(Stored items)
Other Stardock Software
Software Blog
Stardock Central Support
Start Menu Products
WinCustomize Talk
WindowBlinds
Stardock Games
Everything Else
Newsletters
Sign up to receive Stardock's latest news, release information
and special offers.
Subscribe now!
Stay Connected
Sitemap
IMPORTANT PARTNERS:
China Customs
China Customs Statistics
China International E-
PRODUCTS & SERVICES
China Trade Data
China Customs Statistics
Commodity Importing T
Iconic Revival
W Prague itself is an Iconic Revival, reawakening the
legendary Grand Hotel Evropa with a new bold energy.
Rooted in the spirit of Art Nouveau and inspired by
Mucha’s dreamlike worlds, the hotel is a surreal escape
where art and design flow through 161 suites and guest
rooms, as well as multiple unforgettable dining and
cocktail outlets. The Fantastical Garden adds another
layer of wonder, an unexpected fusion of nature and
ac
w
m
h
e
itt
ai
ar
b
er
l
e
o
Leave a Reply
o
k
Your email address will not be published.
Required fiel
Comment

> [Job]:
Rewrite these records so that every "Iconic Revival" becomes "Grand Revival", with nothing else changed.

> [Response area]:
Other Stardock Software
Software Blog
Stardock Central Support
Start Menu Products
WinCustomize Talk
WindowBlinds
Stardock Games
Everything Else
Newsletters
Sign up to receive Stardock's latest news, release information
and special offers.
Subscribe now!
Stay Connected
Sitemap
IMPORTANT PARTNERS:
China Customs
China Customs Statistics
China International E-
PRODUCTS & SERVICES
China Trade Data
China Customs Statistics
Commodity Importing T
Grand Revival
W Prague itself is an Grand Revival, reawakening the
legendary Grand Hotel Evropa with a new bold energy.
Rooted in the spirit of Art Nouveau and inspired by
Mucha’s dreamlike worlds, the hotel is a surreal escape
where art and design flow through 161 suites and guest
rooms, as well as multiple unforgettable dining and
cocktail outlets. The Fantastical Garden adds another
layer of wonder, an unexpected fusion of nature and
ac
w
m
h
e
itt
ai
ar
b
er
l
e
o
Leave a Reply
o
k
Your email address will not be published.
Required fiel
Comment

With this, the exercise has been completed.